(Input data begins)

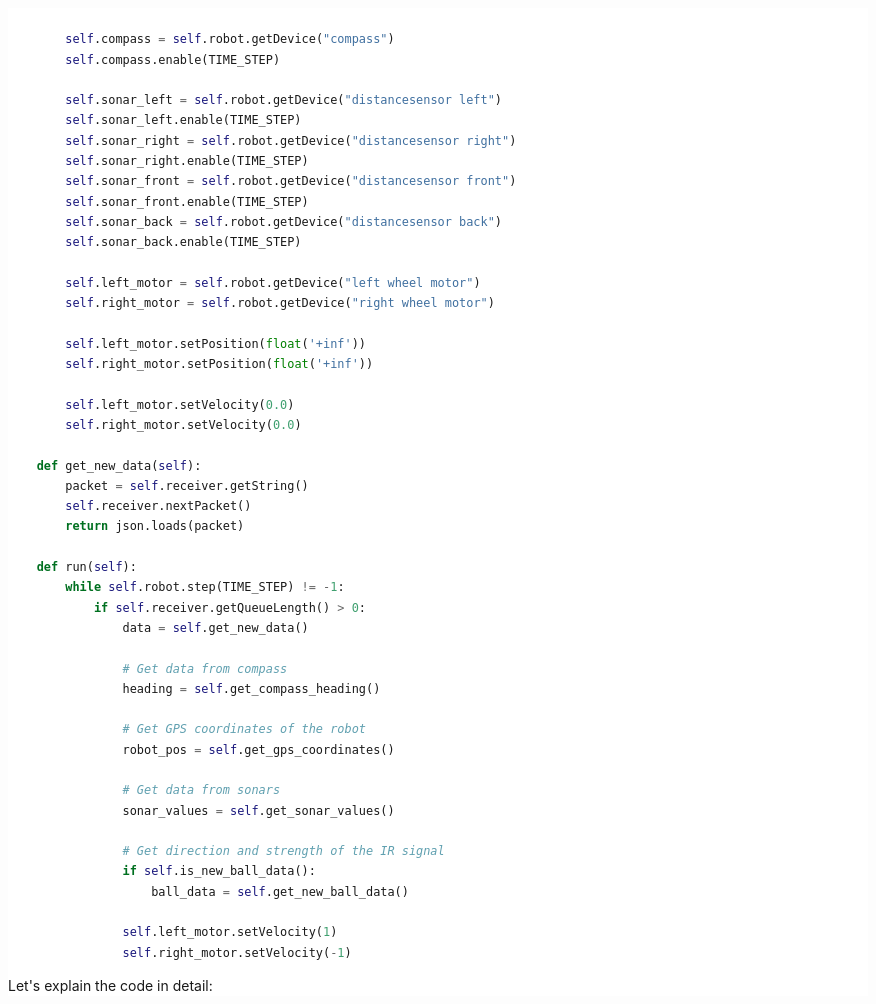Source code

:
 ```python

        self.compass = self.robot.getDevice("compass")
        self.compass.enable(TIME_STEP)

        self.sonar_left = self.robot.getDevice("distancesensor left")
        self.sonar_left.enable(TIME_STEP)
        self.sonar_right = self.robot.getDevice("distancesensor right")
        self.sonar_right.enable(TIME_STEP)
        self.sonar_front = self.robot.getDevice("distancesensor front")
        self.sonar_front.enable(TIME_STEP)
        self.sonar_back = self.robot.getDevice("distancesensor back")
        self.sonar_back.enable(TIME_STEP)

        self.left_motor = self.robot.getDevice("left wheel motor")
        self.right_motor = self.robot.getDevice("right wheel motor")

        self.left_motor.setPosition(float('+inf'))
        self.right_motor.setPosition(float('+inf'))

        self.left_motor.setVelocity(0.0)
        self.right_motor.setVelocity(0.0)

    def get_new_data(self):
        packet = self.receiver.getString()
        self.receiver.nextPacket()
        return json.loads(packet)

    def run(self):
        while self.robot.step(TIME_STEP) != -1:
            if self.receiver.getQueueLength() > 0:
                data = self.get_new_data()

                # Get data from compass
                heading = self.get_compass_heading()

                # Get GPS coordinates of the robot
                robot_pos = self.get_gps_coordinates()

                # Get data from sonars
                sonar_values = self.get_sonar_values()

                # Get direction and strength of the IR signal
                if self.is_new_ball_data():
                    ball_data = self.get_new_ball_data()

                self.left_motor.setVelocity(1)
                self.right_motor.setVelocity(-1)
```

Let's explain the code in detail:
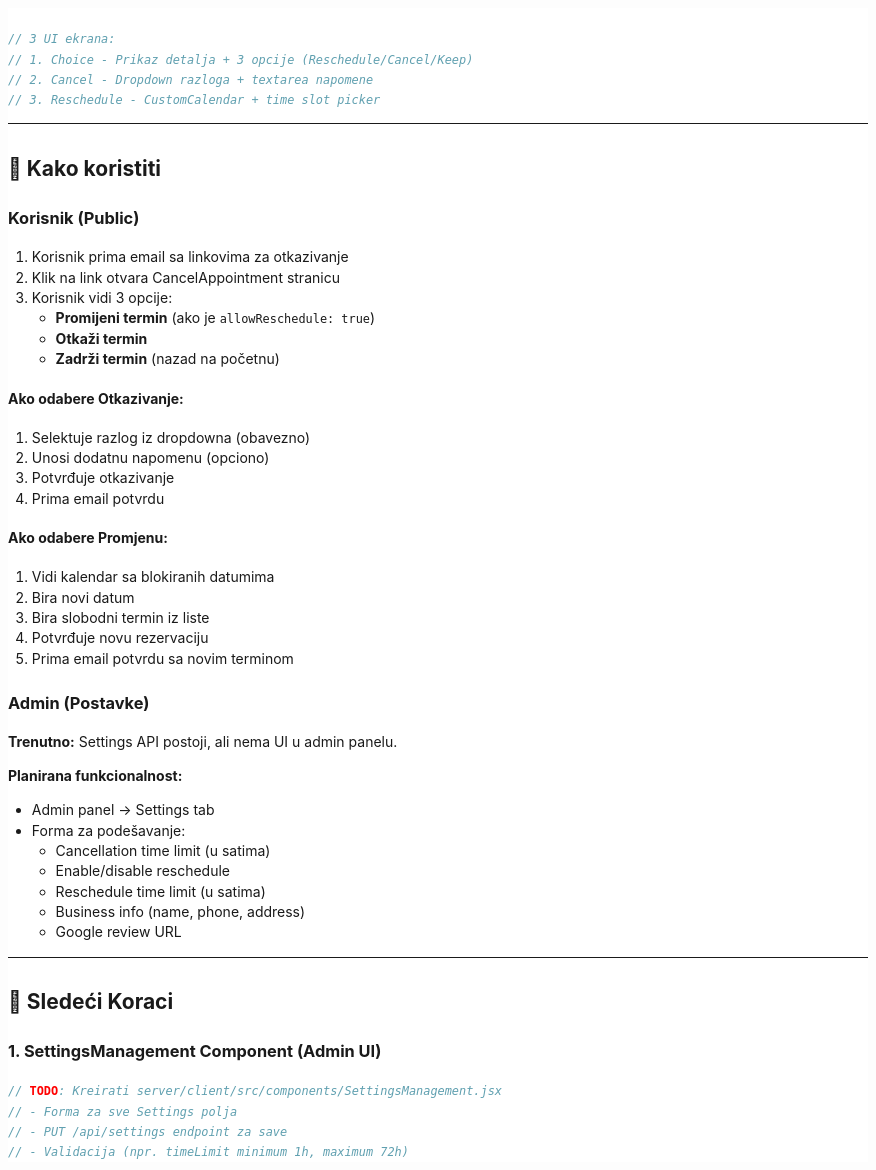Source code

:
 ```javascript

// 3 UI ekrana:
// 1. Choice - Prikaz detalja + 3 opcije (Reschedule/Cancel/Keep)
// 2. Cancel - Dropdown razloga + textarea napomene
// 3. Reschedule - CustomCalendar + time slot picker
```

---

## 🔧 Kako koristiti

### Korisnik (Public)

1. Korisnik prima email sa linkovima za otkazivanje
2. Klik na link otvara CancelAppointment stranicu
3. Korisnik vidi 3 opcije:
   - **Promijeni termin** (ako je `allowReschedule: true`)
   - **Otkaži termin**
   - **Zadrži termin** (nazad na početnu)

#### Ako odabere Otkazivanje:
1. Selektuje razlog iz dropdowna (obavezno)
2. Unosi dodatnu napomenu (opciono)
3. Potvrđuje otkazivanje
4. Prima email potvrdu

#### Ako odabere Promjenu:
1. Vidi kalendar sa blokiranih datumima
2. Bira novi datum
3. Bira slobodni termin iz liste
4. Potvrđuje novu rezervaciju
5. Prima email potvrdu sa novim terminom

### Admin (Postavke)

**Trenutno:** Settings API postoji, ali nema UI u admin panelu.

**Planirana funkcionalnost:**
- Admin panel → Settings tab
- Forma za podešavanje:
  - Cancellation time limit (u satima)
  - Enable/disable reschedule
  - Reschedule time limit (u satima)
  - Business info (name, phone, address)
  - Google review URL

---

## 🚀 Sledeći Koraci

### 1. SettingsManagement Component (Admin UI)
```javascript
// TODO: Kreirati server/client/src/components/SettingsManagement.jsx
// - Forma za sve Settings polja
// - PUT /api/settings endpoint za save
// - Validacija (npr. timeLimit minimum 1h, maximum 72h)
```
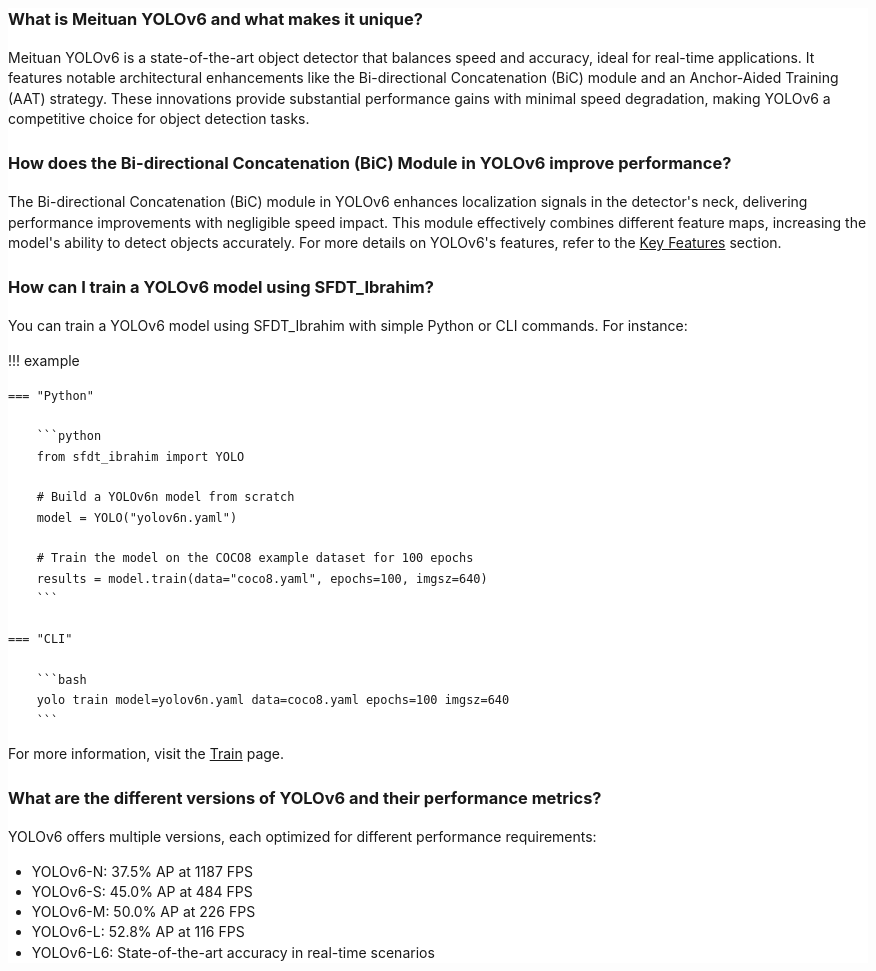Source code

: ### What is Meituan YOLOv6 and what makes it unique?

Meituan YOLOv6 is a state-of-the-art object detector that balances speed and accuracy, ideal for real-time applications. It features notable architectural enhancements like the Bi-directional Concatenation (BiC) module and an Anchor-Aided Training (AAT) strategy. These innovations provide substantial performance gains with minimal speed degradation, making YOLOv6 a competitive choice for object detection tasks.

### How does the Bi-directional Concatenation (BiC) Module in YOLOv6 improve performance?

The Bi-directional Concatenation (BiC) module in YOLOv6 enhances localization signals in the detector's neck, delivering performance improvements with negligible speed impact. This module effectively combines different feature maps, increasing the model's ability to detect objects accurately. For more details on YOLOv6's features, refer to the [Key Features](#key-features) section.

### How can I train a YOLOv6 model using SFDT_Ibrahim?

You can train a YOLOv6 model using SFDT_Ibrahim with simple Python or CLI commands. For instance:

!!! example

    === "Python"

        ```python
        from sfdt_ibrahim import YOLO

        # Build a YOLOv6n model from scratch
        model = YOLO("yolov6n.yaml")

        # Train the model on the COCO8 example dataset for 100 epochs
        results = model.train(data="coco8.yaml", epochs=100, imgsz=640)
        ```

    === "CLI"

        ```bash
        yolo train model=yolov6n.yaml data=coco8.yaml epochs=100 imgsz=640
        ```

For more information, visit the [Train](../modes/train.md) page.

### What are the different versions of YOLOv6 and their performance metrics?

YOLOv6 offers multiple versions, each optimized for different performance requirements:

- YOLOv6-N: 37.5% AP at 1187 FPS
- YOLOv6-S: 45.0% AP at 484 FPS
- YOLOv6-M: 50.0% AP at 226 FPS
- YOLOv6-L: 52.8% AP at 116 FPS
- YOLOv6-L6: State-of-the-art accuracy in real-time scenarios
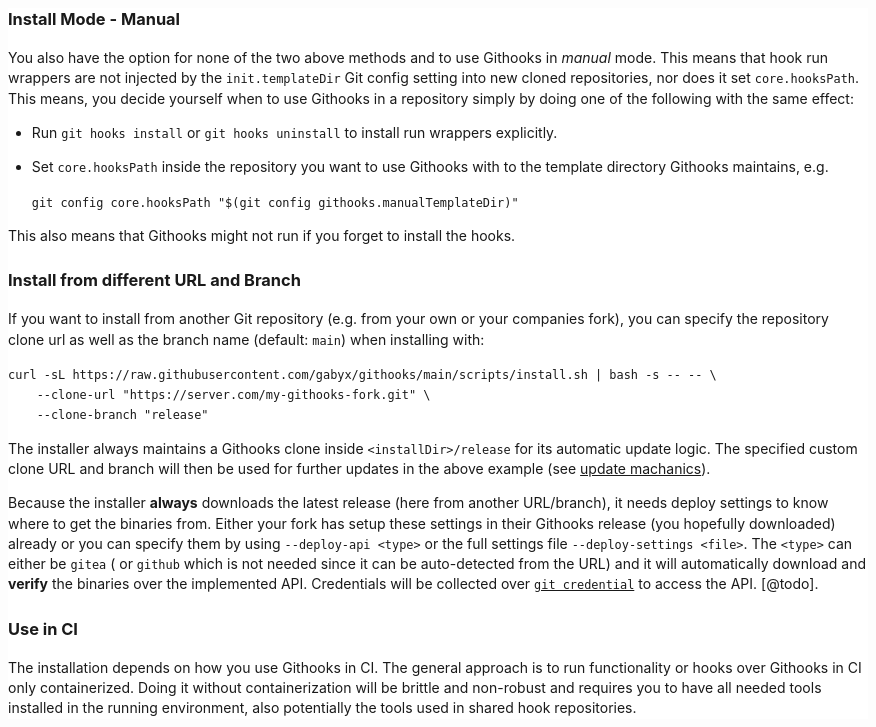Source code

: ### Install Mode - Manual

You also have the option for none of the two above methods and to use Githooks
in _manual_ mode. This means that hook run wrappers are not injected by the
`init.templateDir` Git config setting into new cloned repositories, nor does it
set `core.hooksPath`. This means, you decide yourself when to use Githooks in a
repository simply by doing one of the following with the same effect:

- Run `git hooks install` or `git hooks uninstall` to install run wrappers
  explicitly.
- Set `core.hooksPath` inside the repository you want to use Githooks with to
  the template directory Githooks maintains, e.g.

  ```shell
  git config core.hooksPath "$(git config githooks.manualTemplateDir)"
  ```

This also means that Githooks might not run if you forget to install the hooks.

### Install from different URL and Branch

If you want to install from another Git repository (e.g. from your own or your
companies fork), you can specify the repository clone url as well as the branch
name (default: `main`) when installing with:

```shell
curl -sL https://raw.githubusercontent.com/gabyx/githooks/main/scripts/install.sh | bash -s -- -- \
    --clone-url "https://server.com/my-githooks-fork.git" \
    --clone-branch "release"
```

The installer always maintains a Githooks clone inside `<installDir>/release`
for its automatic update logic. The specified custom clone URL and branch will
then be used for further updates in the above example (see
[update machanics](#update-mechanics)).

Because the installer **always** downloads the latest release (here from another
URL/branch), it needs deploy settings to know where to get the binaries from.
Either your fork has setup these settings in their Githooks release (you
hopefully downloaded) already or you can specify them by using
`--deploy-api <type>` or the full settings file `--deploy-settings <file>`. The
`<type>` can either be `gitea` ( or `github` which is not needed since it can be
auto-detected from the URL) and it will automatically download and **verify**
the binaries over the implemented API. Credentials will be collected over
[`git credential`](https://git-scm.com/docs/cli/git-credential) to access the
API. [@todo].

### Use in CI

The installation depends on how you use Githooks in CI. The general approach is
to run functionality or hooks over Githooks in CI only containerized. Doing it
without containerization will be brittle and non-robust and requires you to have
all needed tools installed in the running environment, also potentially the
tools used in shared hook repositories.
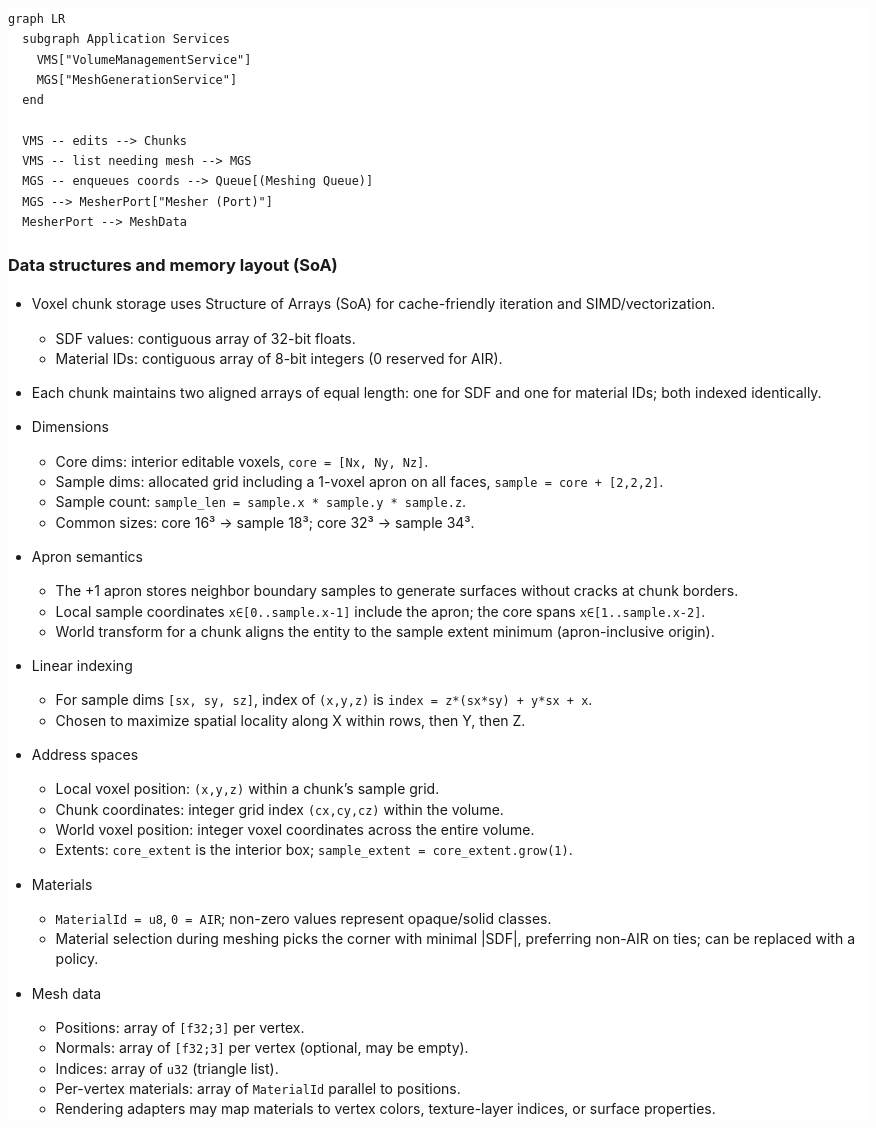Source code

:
 ```mermaid
graph LR
  subgraph Application Services
    VMS["VolumeManagementService"]
    MGS["MeshGenerationService"]
  end

  VMS -- edits --> Chunks
  VMS -- list needing mesh --> MGS
  MGS -- enqueues coords --> Queue[(Meshing Queue)]
  MGS --> MesherPort["Mesher (Port)"]
  MesherPort --> MeshData
```

### Data structures and memory layout (SoA)

- Voxel chunk storage uses Structure of Arrays (SoA) for cache-friendly iteration and SIMD/vectorization.
  - SDF values: contiguous array of 32-bit floats.
  - Material IDs: contiguous array of 8-bit integers (0 reserved for AIR).
- Each chunk maintains two aligned arrays of equal length: one for SDF and one for material IDs; both indexed identically.

- Dimensions
  - Core dims: interior editable voxels, `core = [Nx, Ny, Nz]`.
  - Sample dims: allocated grid including a 1-voxel apron on all faces, `sample = core + [2,2,2]`.
  - Sample count: `sample_len = sample.x * sample.y * sample.z`.
  - Common sizes: core 16³ → sample 18³; core 32³ → sample 34³.

- Apron semantics
  - The +1 apron stores neighbor boundary samples to generate surfaces without cracks at chunk borders.
  - Local sample coordinates `x∈[0..sample.x-1]` include the apron; the core spans `x∈[1..sample.x-2]`.
  - World transform for a chunk aligns the entity to the sample extent minimum (apron-inclusive origin).

- Linear indexing
  - For sample dims `[sx, sy, sz]`, index of `(x,y,z)` is `index = z*(sx*sy) + y*sx + x`.
  - Chosen to maximize spatial locality along X within rows, then Y, then Z.

- Address spaces
  - Local voxel position: `(x,y,z)` within a chunk’s sample grid.
  - Chunk coordinates: integer grid index `(cx,cy,cz)` within the volume.
  - World voxel position: integer voxel coordinates across the entire volume.
  - Extents: `core_extent` is the interior box; `sample_extent = core_extent.grow(1)`.

- Materials
  - `MaterialId = u8`, `0 = AIR`; non-zero values represent opaque/solid classes.
  - Material selection during meshing picks the corner with minimal |SDF|, preferring non-AIR on ties; can be replaced with a policy.

- Mesh data
  - Positions: array of `[f32;3]` per vertex.
  - Normals: array of `[f32;3]` per vertex (optional, may be empty).
  - Indices: array of `u32` (triangle list).
  - Per-vertex materials: array of `MaterialId` parallel to positions.
  - Rendering adapters may map materials to vertex colors, texture-layer indices, or surface properties.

(Input data ends)

#### Work order:
Lines of the material may hold the string "needed". Copy each one that does.

#### Task output:
`<type>` can either be `gitea` ( or `github` which is not needed since it can be
all needed tools installed in the running environment, also potentially the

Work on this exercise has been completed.